The combined debt among investment-grade and non-investment-grade companies dropped to $8.432 trillion in the second quarter, from $8.517 trillion a quarter earlier. Investment-grade companies trimmed debt by about 0.9% to $6.610 trillion, while companies rated below BBB- by S&P Global Ratings cut debt by about 1.2% to $1.822 trillion, according to S&P Global Market Intelligence data.

Corporate debt levels declined in the second quarter even as benchmark interest rates held steady from April through June. However, market watchers have increasingly heightened their expectations for the US Federal Reserve to begin lowering rates by the end of this year. The Fed’s approach is likely to be guided by recent trends in US employment data, although cooling inflation remains above the 2% target level.

Debt by sector

Although there was a cumulative drop in total debt among US investment-grade companies, debt actually grew in seven out of 10 nonfinancial sectors during the second quarter. Companies in the energy sector saw the largest jump in total debt with a 4.1% increase to $502.03 billion.

The rise in debt among investment-grade companies in most sectors was largely offset by a 12.7%, or $98.87 billion, decrease in debt within the information technology sector.
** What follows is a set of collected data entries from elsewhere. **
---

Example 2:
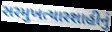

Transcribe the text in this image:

સરમુખત્યારશાહીનું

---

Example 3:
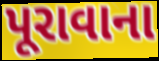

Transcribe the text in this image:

પૂરાવાના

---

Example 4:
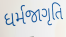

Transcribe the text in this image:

ધર્મજાગૃતિ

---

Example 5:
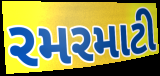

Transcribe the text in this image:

રમરમાટી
Meanwhile, among non-investment-grade companies, debt declined in eight of the 10 sectors, led by a 7.7% fall at consumer staples companies. Total debt only rose in the healthcare and energy sectors.

Debt-to-EBITDA ratio

Debt as a share of EBITDA eased alongside the drop in total debt for both investment-grade and speculative-grade companies. From the first quarter to the second quarter, the median debt-to-EBITDA ratio fell to 2.58 from 2.77 for investment-grade companies and to 3.57 from 4.01 for lower-rated companies, according to Market Intelligence data.

Among investment-grade companies, the median debt-to-EBITDA ratio slid for eight of the 10 nonfinancial sectors. Only the ratio of the communication services and utilities sectors increased.
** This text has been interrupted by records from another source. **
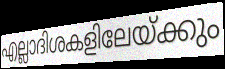
എല്ലാദിശകളിലേയ്ക്കുംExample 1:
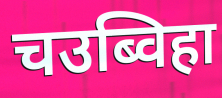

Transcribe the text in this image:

चउब्विहा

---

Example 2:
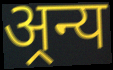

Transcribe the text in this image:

अ्रन्य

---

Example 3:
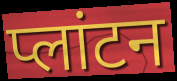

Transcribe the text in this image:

प्लांटन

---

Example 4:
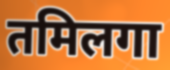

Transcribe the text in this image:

तमिलगा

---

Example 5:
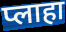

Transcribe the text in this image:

प्लाहा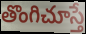
తొంగిచూస్తే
The utilities sector recorded the highest percentage jump in the median debt-to-EBITDA ratio among investment-grade and speculative-grade companies from the first quarter to the second quarter, with the metric rising 18.8% and 16.6%, respectively.

Declines in the median debt-to-EBITDA ratio were led by the materials sector in the investment-grade category, with a 23.4% decrease to 1.91, and by the consumer staples sector in the non-investment-grade category, with a 20.1% drop to 3.26.